Your questions
1. I had that feeling when I was at school time ago, mnyah mnyah, it seemed to me that the important thing was to find the numbers x for which e.g. x^2 - 4x would add up to -3, there seemed to be this mania for expressing it as finding the x for which (x^2 - 3x + 3) amounted to 0. I avoided expressing it that way whenever possible, I tolerated the other way since it was obviously equivalent so it didn't seem all that important and I never asked about this habit; and there weren't the places with nice people like here

in those days either mnyah mnyah.
Now I realize that it was because it points you in the direction of a solution, and that this and maybe at least half the
useful things in maths depend on the exceptional properties of the number 0! The key property that 0 X anything = 0. It is the only number with the property n X anything = n. So then all algebraic equation solving is about
factorising expressions like (x^2 - 3x + 3), to (x – 1)(x – 3) because if any of the separate factors is 0 so is the whole expression by the above property.
Even if we can find solutions by other methods like guessing, trial and error or numerical approximation we would miss things. E.g. we would not have the simple theorem that the number of roots equals the highest degree in x. We would find instead only two solutions to x^3 -5x^2 + 7x = -3, (i). Then you would have a complicated discourse about exceptions I suppose. Instead if you see it as (x – 3)(x – 1)^2 = 0, you see it as three factors always, two of which happen to be the same.
Then e.g. in physics you have conservation laws, which say that despite this and that feature of the situation changing there are some things like total mass, or energy etc. which don’t, their changes add up to nothing. So it gives a feeling of finality somehow to have that nothing on one side of the equation. Then maybe it is used beyond where it needs to be, and not always used, you could say the change in this equals the balancing change in that, but it is not a bad habit.
2 You have the same sort of exceptions if you do not allow complex numbers and the same resolution maintaining the theorem if you do. When you first meet complex numbers when solving quadratic equations, they may seem an irrelevant nuisance and you wave them away; I think the ancient Islamic mathematicians did that while recognising their existence. But then in the fifteenth century Italian mathematicians found that if they had the crazy idea of believing this complex roots meant something and you could work with them like the familiar numbers, then that enabled them to solve
any cubic equation like (i). Moreover you
cannot do it algebraically
without complex numbers even when the solutions are all ornery real numbers.
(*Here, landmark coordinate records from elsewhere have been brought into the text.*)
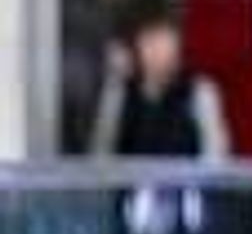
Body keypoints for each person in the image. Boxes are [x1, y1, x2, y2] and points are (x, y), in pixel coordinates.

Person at [90, 14, 231, 160]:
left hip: (185, 180)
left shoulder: (200, 90)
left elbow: (216, 154)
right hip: (132, 180)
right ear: (138, 46)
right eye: (150, 42)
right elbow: (101, 152)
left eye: (164, 42)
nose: (157, 52)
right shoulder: (120, 93)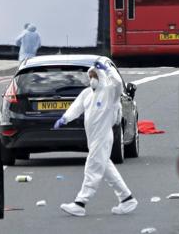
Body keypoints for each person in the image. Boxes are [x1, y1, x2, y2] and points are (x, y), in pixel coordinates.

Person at [54, 62, 137, 217]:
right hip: (92, 138)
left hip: (103, 137)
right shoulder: (86, 93)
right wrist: (64, 118)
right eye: (90, 76)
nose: (92, 79)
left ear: (101, 76)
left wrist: (108, 69)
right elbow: (76, 107)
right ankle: (127, 199)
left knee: (91, 168)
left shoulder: (109, 92)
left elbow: (118, 83)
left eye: (95, 76)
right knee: (107, 169)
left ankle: (80, 203)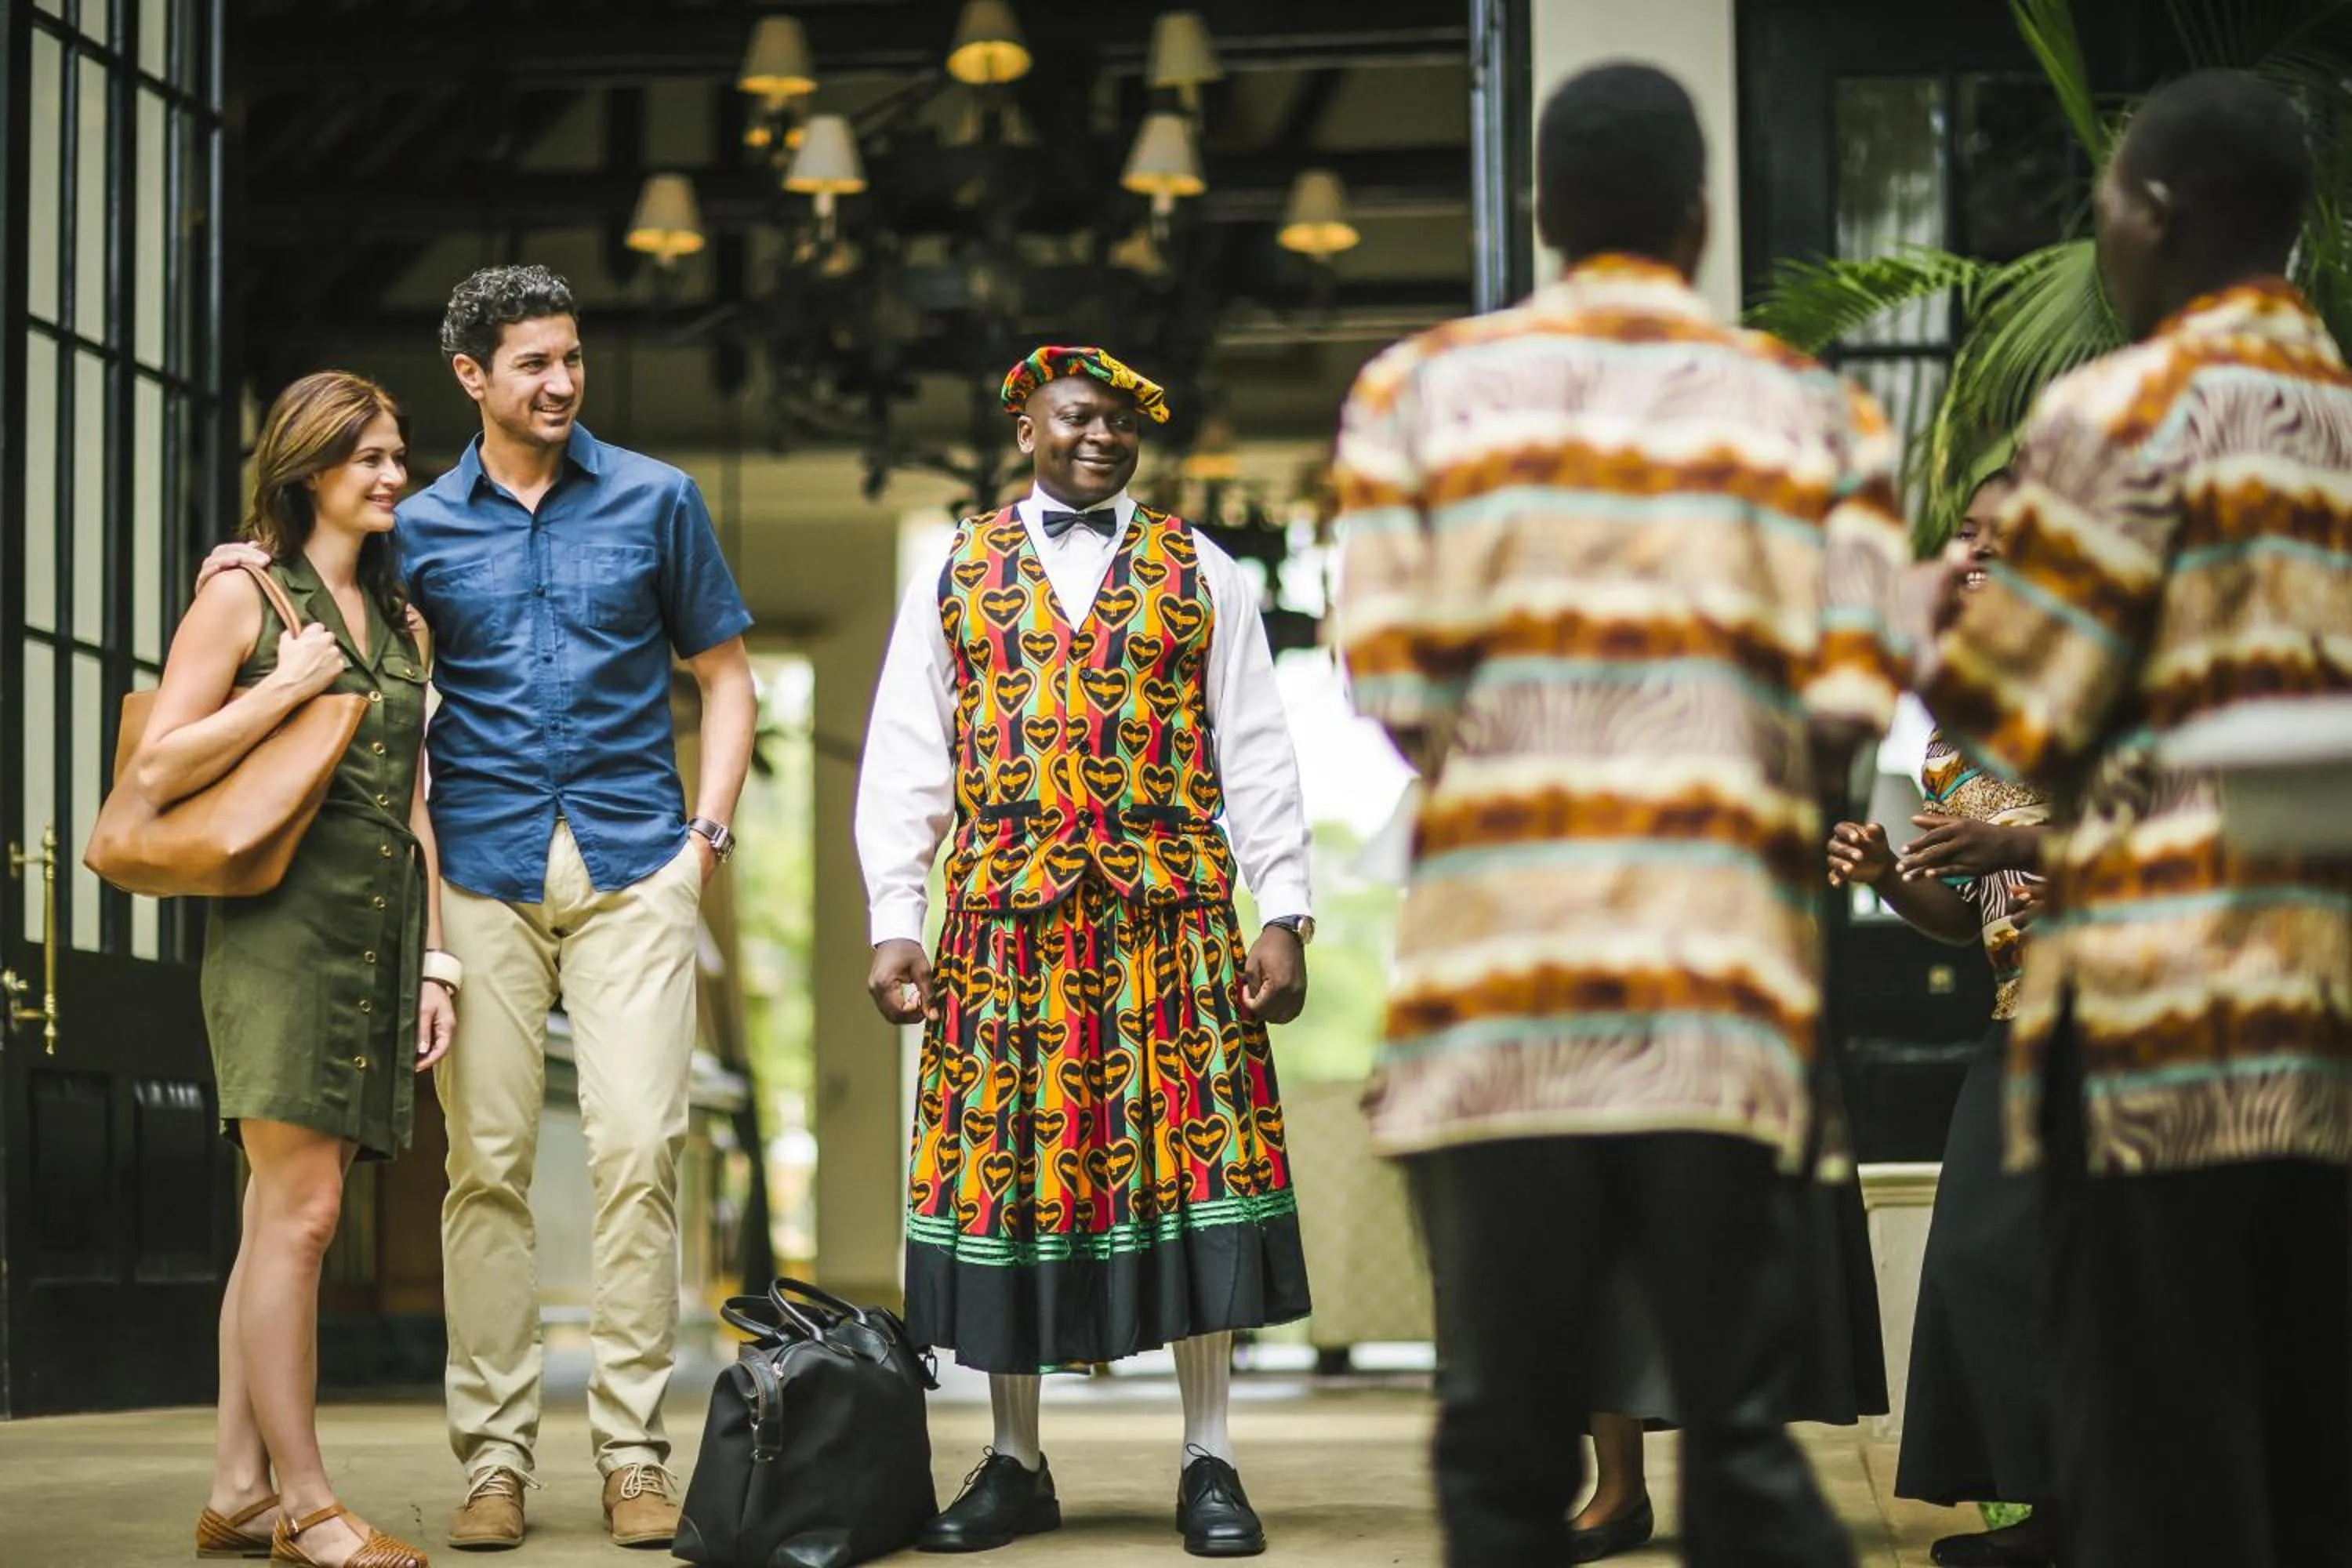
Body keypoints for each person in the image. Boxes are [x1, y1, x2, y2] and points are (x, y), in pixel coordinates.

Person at [1333, 61, 1911, 1568]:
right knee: (1740, 1430)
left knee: (1501, 1445)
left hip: (1494, 1004)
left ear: (1544, 213)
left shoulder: (1413, 397)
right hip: (1720, 1002)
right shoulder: (1822, 414)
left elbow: (1395, 695)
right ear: (1703, 218)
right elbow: (1849, 718)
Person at [200, 265, 758, 1552]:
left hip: (633, 867)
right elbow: (323, 580)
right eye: (532, 364)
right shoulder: (417, 525)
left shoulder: (659, 501)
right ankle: (496, 1461)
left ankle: (632, 1455)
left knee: (636, 1153)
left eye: (572, 358)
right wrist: (252, 556)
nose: (560, 382)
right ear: (473, 377)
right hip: (480, 873)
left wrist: (705, 841)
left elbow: (724, 678)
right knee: (487, 1171)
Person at [1916, 70, 2351, 1568]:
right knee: (2318, 1451)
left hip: (2166, 1027)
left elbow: (2015, 714)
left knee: (2162, 1467)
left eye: (2105, 203)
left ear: (2152, 215)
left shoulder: (2125, 411)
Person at [856, 345, 1314, 1558]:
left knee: (1194, 1181)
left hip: (1171, 920)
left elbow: (1258, 750)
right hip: (1005, 927)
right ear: (1029, 429)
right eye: (1078, 417)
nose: (1101, 436)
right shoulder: (954, 568)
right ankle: (1014, 1464)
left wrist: (1284, 911)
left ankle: (1210, 1462)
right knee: (1014, 1179)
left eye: (1119, 421)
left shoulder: (1203, 570)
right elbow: (910, 752)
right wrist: (894, 916)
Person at [168, 371, 448, 1568]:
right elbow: (163, 762)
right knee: (305, 1217)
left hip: (378, 935)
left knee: (274, 1220)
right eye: (367, 457)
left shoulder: (398, 614)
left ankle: (239, 1488)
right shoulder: (245, 593)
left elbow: (416, 794)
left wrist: (436, 960)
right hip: (279, 932)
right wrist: (278, 690)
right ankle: (312, 1507)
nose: (391, 475)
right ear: (306, 467)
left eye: (396, 455)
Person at [1831, 469, 2062, 1568]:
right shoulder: (1954, 730)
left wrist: (2018, 845)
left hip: (2133, 1016)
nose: (1974, 555)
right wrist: (1887, 876)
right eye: (1966, 537)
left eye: (2000, 539)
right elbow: (1967, 922)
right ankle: (2036, 1504)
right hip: (2020, 1012)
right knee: (1977, 1260)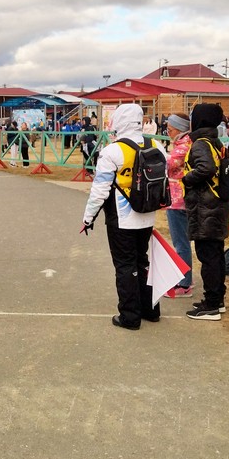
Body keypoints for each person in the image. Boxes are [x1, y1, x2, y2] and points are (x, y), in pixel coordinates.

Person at [81, 103, 163, 330]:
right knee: (142, 261)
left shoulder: (112, 151)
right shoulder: (156, 144)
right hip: (147, 214)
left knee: (125, 265)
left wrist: (88, 217)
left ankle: (130, 316)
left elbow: (100, 189)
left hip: (122, 216)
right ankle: (150, 309)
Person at [181, 103, 229, 321]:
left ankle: (210, 305)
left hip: (205, 207)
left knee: (208, 256)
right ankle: (217, 300)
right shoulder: (215, 141)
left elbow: (206, 168)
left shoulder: (200, 143)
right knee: (216, 254)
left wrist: (186, 178)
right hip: (217, 205)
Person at [163, 113, 193, 298]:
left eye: (171, 129)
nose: (168, 132)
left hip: (178, 200)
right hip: (182, 198)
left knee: (181, 243)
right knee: (183, 242)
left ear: (180, 129)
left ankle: (184, 283)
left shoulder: (183, 147)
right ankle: (186, 276)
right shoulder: (186, 143)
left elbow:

It was pure formalism without any concrete representation (such as now will be given you) of complex numbers, a leap into abstraction, therefore I think perhaps the most important step in the development of mathematics as we know it. The usefulness and indispensability of complex numbers (e.g. in quantum mechanics) has only ever increased since then.
3 About the Riemann hypothesis there are now popular books like “Dr. Riemann’s zeros” and “Music of the Primes” that ‘explain’ it to laypersons. Well at least they give you an idea of what it is all about and the academic gossip and sociology around those who work on it.
A thing that strikes me though reading these books is what a different thing almost maths of these people is from that of what we’re used to. I mean we are able to go through a chapter or a book and then master some methods with which we can handle a certain area of applications, maybe there are things we wouldn’t have thought of unaided, though some even of these are obvious with hindsight. But what these other guys do seems in a different world, like needing a team that takes a year to check through a proof and you wonder how anyone can possibly see the way to arrive at such a proof in the first place.
I would welcome some comments from professionals on this impression of mine, that maths, at least some of the cutting edge, has become qualitatively a different kind of enterprise from the sort of thing we common users know as maths? Maybe this is not the thread for it.